Cet accord signé par le commissaire européen au Commerce Maroš Šefčovič et secrétaire d'État américain Marco Rubio marque un rare rapprochement entre l'administration Trump et l'UE.
L'Union européenne et les États-Unis ont signé vendredi un accord visant à coordonner l'approvisionnement en minéraux critiques nécessaires aux industries clés, y compris la défense.
Le secrétaire d'État américain Marco Rubio et le commissaire européen au Commerce Maroš Šefčovič ont signé un protocole d'accord sur un partenariat stratégique pour les minéraux critiques dans la salle des traités du département d'État à Washington.

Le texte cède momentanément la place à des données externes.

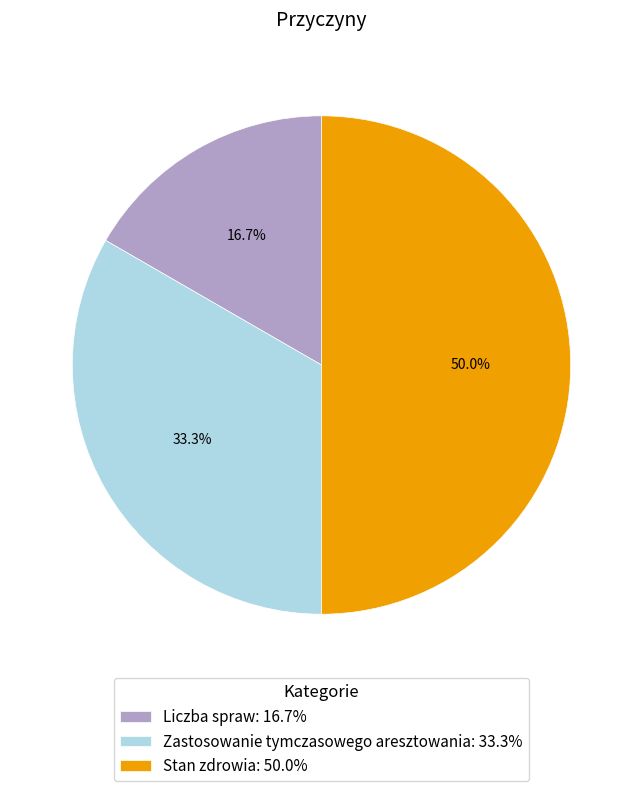

Which slice is the smallest?

Liczba spraw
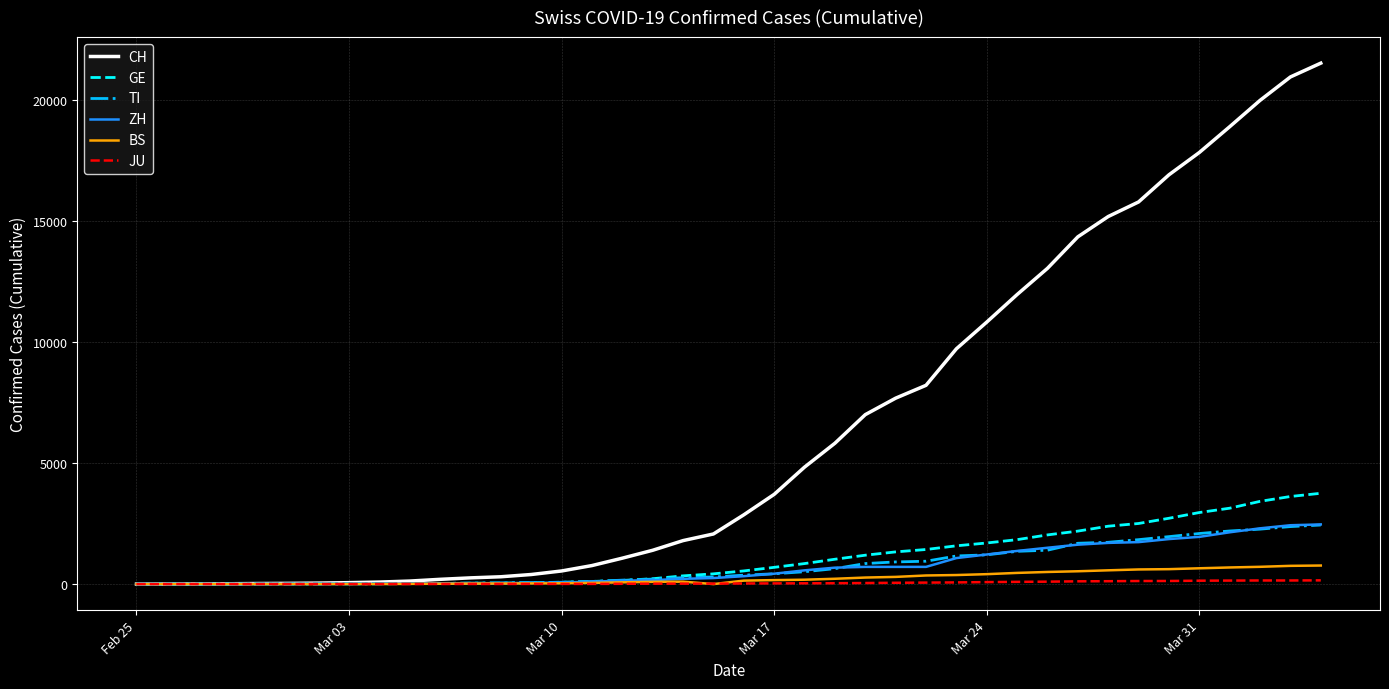

Which series has the widest spread of values?

CH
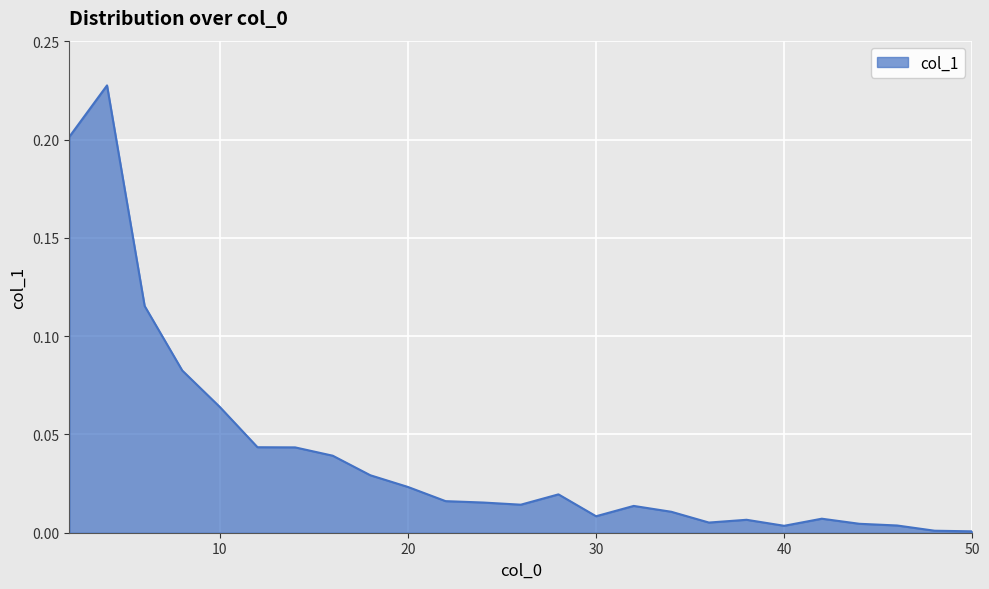

Where is the first local minimum?

26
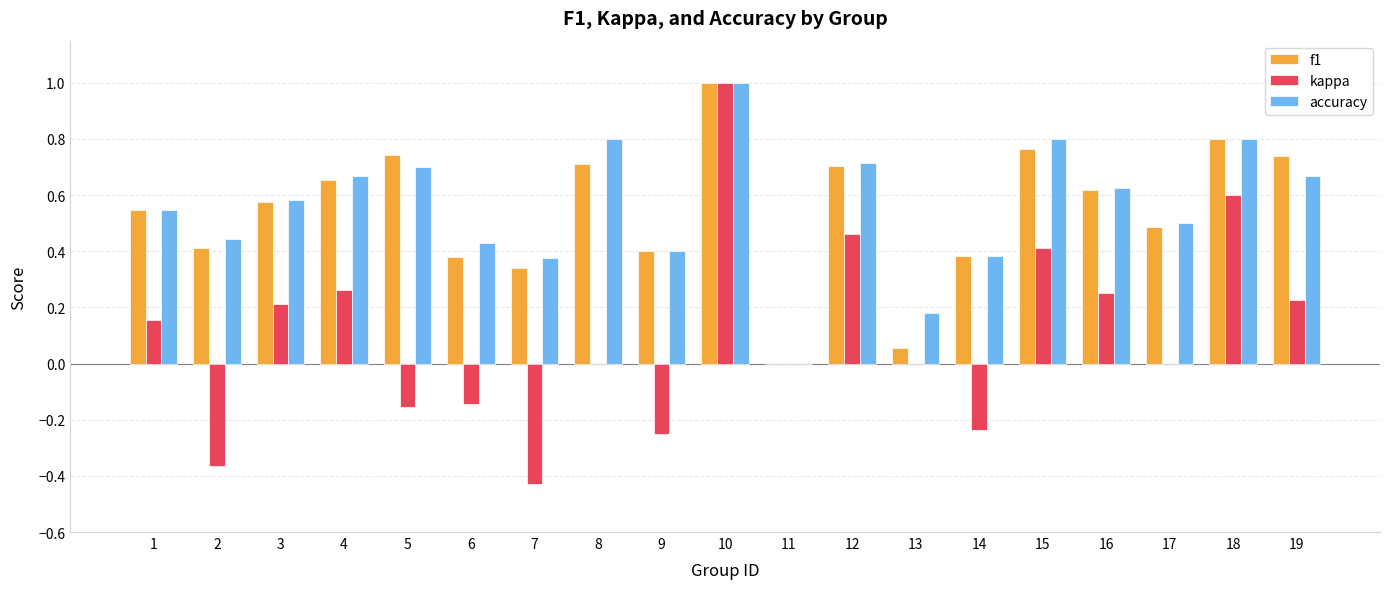

Between 7 and 13, which series saw the biggest shift?

kappa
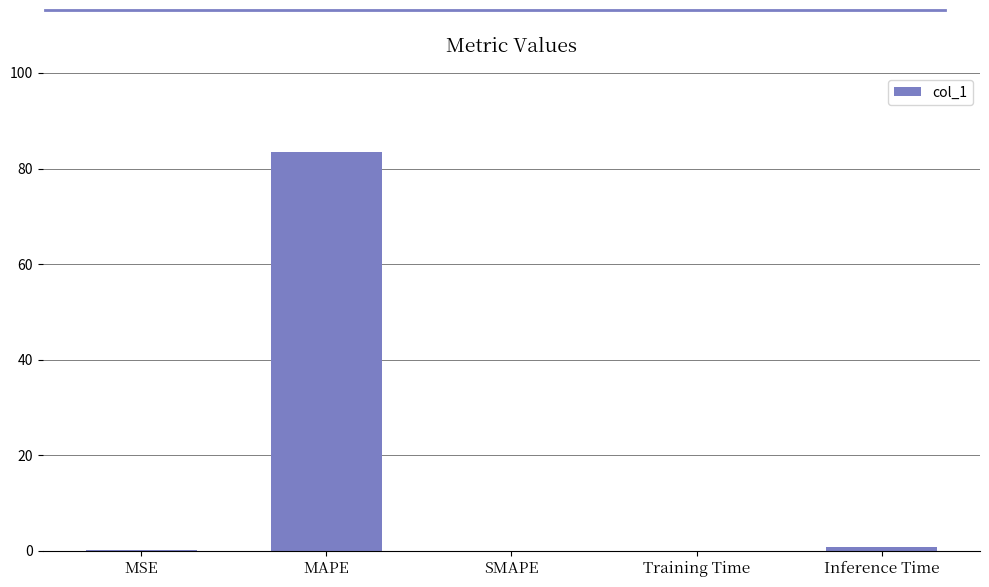

The chart shows a value of -30.8 at SMAPE. True or false?

False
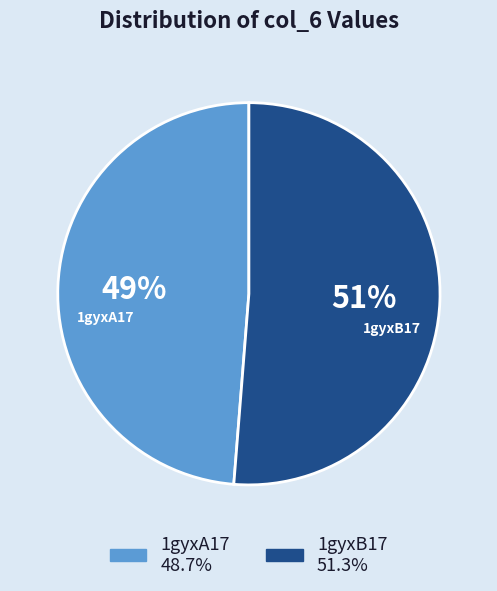

Count the number of slices in the pie.

2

Marco Rubio a déclaré que la concentration excessive de ces ressources et le fait qu'un ou deux endroits les dominent constituaient "un risque inacceptable."

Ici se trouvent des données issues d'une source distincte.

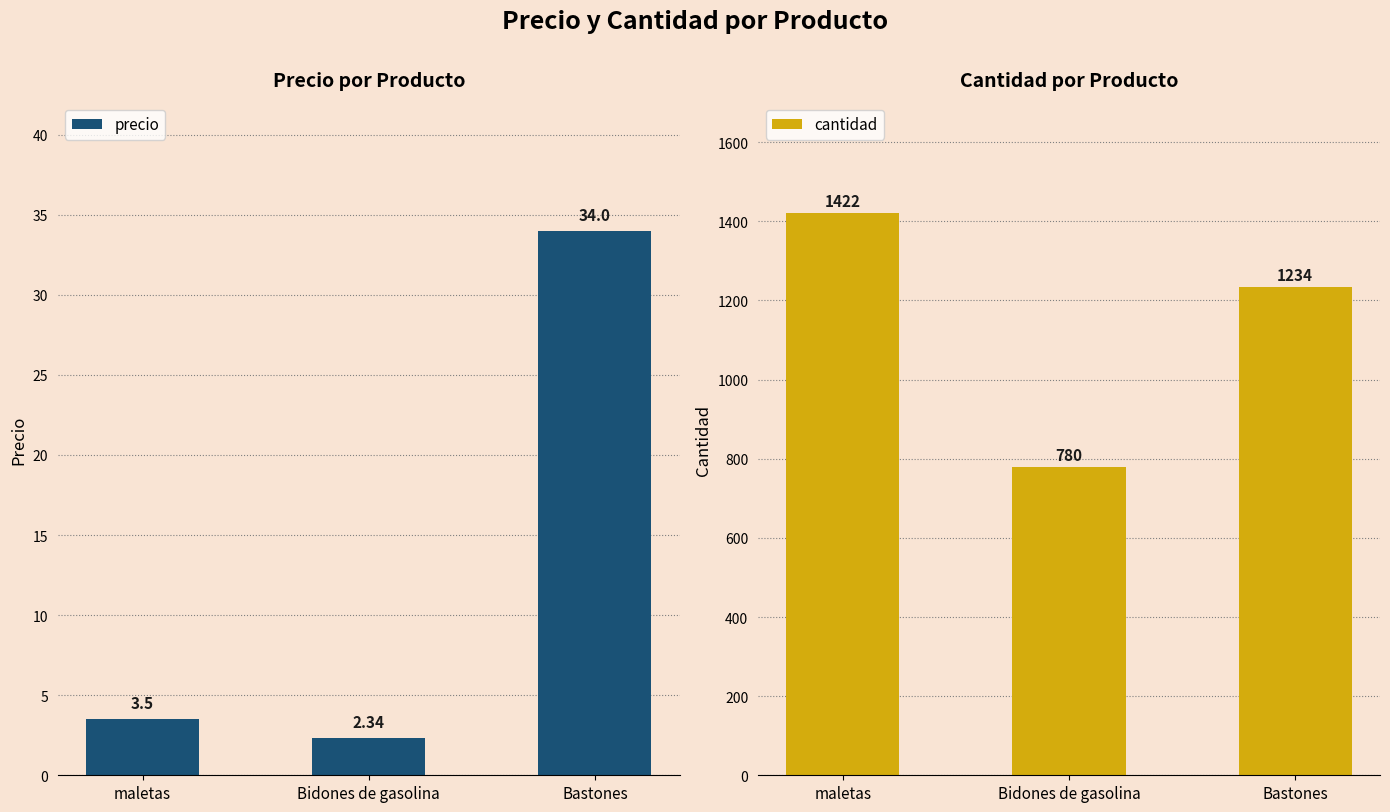

Which has a higher value, Bastones or maletas?

Bastones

"Nous avons besoin de diversité dans nos chaînes d'approvisionnement. De la diversité dans les endroits où elles sont essentielles dans le monde".

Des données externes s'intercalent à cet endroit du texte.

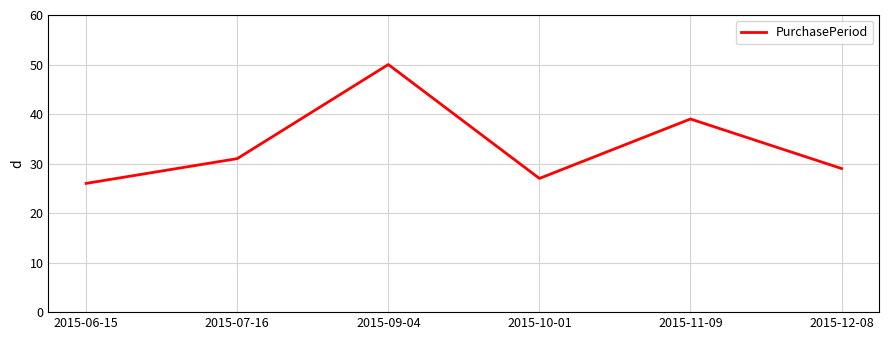

What position from the left is 2015-12-08?

6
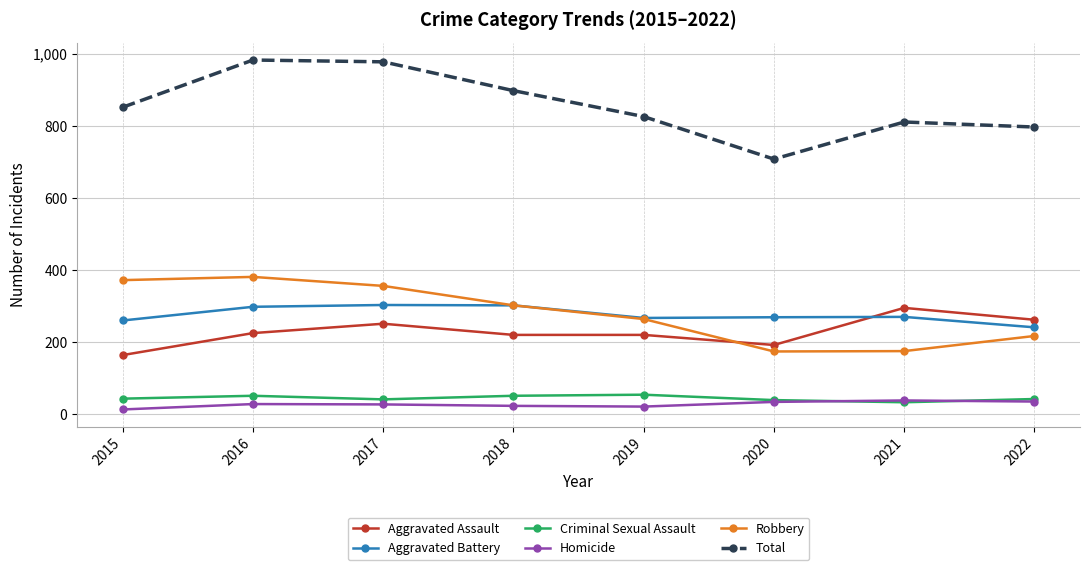

Where is Robbery nearest to the value 277?

2019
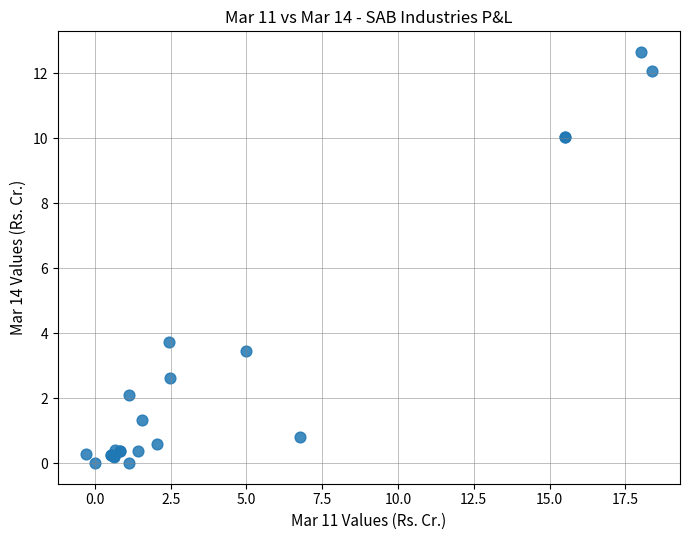

What Y value in the scatter plot is closest to 6?

3.7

Maroš Šefčovič s'est fait l'écho de l'importance de l'accord en déclarant : "Je pense que nous serons encore plus stratégiques ensemble. Nous atteindrons nos objectifs beaucoup plus rapidement qu'auparavant. Et, bien sûr, nous deviendrons plus forts ensemble dans ce domaine très important."
Contrer la domination de la Chine
Le pacte marque une rare adhésion de l'administration du président Donald Trump au rôle de l'UE, qu'elle conspue souvent alors qu'elle défend plutôt les populistes de droite au sein de l'Europe.
En période de tensions, Pékin a restreint les exportations de minéraux critiques nécessaires à la fabrication de semi-conducteurs, de batteries pour véhicules électriques et de systèmes d'armement.
Ils chercheront également à coordonner les subventions et les stocks, à coordonner des normes communes pour faciliter le commerce dans le monde occidental et à investir ensemble dans la recherche.
L'administration Trump a précédemment appelé à la création d'une zone commerciale préférentielle entre les alliés sur les minéraux critiques.
Washington a également dévoilé des plans d'action sur les minéraux critiques avec le Mexique et le Japon, ainsi qu'un cadre d'approvisionnement avec l'Australie et d'autres pays.
Droits de douane américains sur l'acier
L'UE cherche également à obtenir davantage de progrès pour atténuer les effets des droits de douane américains sur l'acier, a déclaré Maroš Šefčovič, ajoutant que les pourparlers allaient "dans une direction positive."
Le bloc souhaite aligner ses approches sur celles des États-Unis à l'égard des pays tiers en ce qui concerne le commerce de l'acier, a-t-il ajouté.
Avec le secrétaire américain au Commerce, Howard Lutnick, "nous avons convenu d'accélérer ce travail au niveau technique", a déclaré Maroš Šefčovič aux journalistes.
Mais des questions clés subsistent dans les relations commerciales transatlantiques.
Depuis le retour de Donald Trump à la Maison Blanche l'année dernière, les fabricants européens ont été frappés par ses droits de douane brutaux de 50 % sur les importations d'acier et d'aluminium.
L'été dernier, Bruxelles et Washington ont conclu un accord fixant les droits de douane américains à 15 % pour la plupart des produits européens, mais les produits en acier et en aluminium n'étaient pas concernés.
Alors que l'administration de Trump a récemment simplifié la manière dont ses tarifs d'importation sur l'acier sont appliqués, Maroš Šefčovič a déclaré : "Nous avons encore des problèmes avec les produits restants qui sont listés".
"Il serait très important d'avoir une traction positive sur ce point", a-t-il ajouté.
Maroš Šefčovič a souligné que les États-Unis et l'Union européenne étaient tous deux confrontés à un problème de surcapacité sur le marché, rappelant la récente décision de l'UE de doubler les droits de douane sur l'acier étranger afin de protéger son industrie des exportations chinoises bon marché.
"Dans une prochaine étape, nous voulons lancer un travail avec les États-Unis sur le cloisonnement de l'acier, en alignant nos approches vis-à-vis des pays tiers", a déclaré le commissaire européen au Commerce.
Cela permettrait de mettre en place un "mécanisme de défense contre l'acier subventionné, contre les surcapacités mondiales", a-t-il ajouté.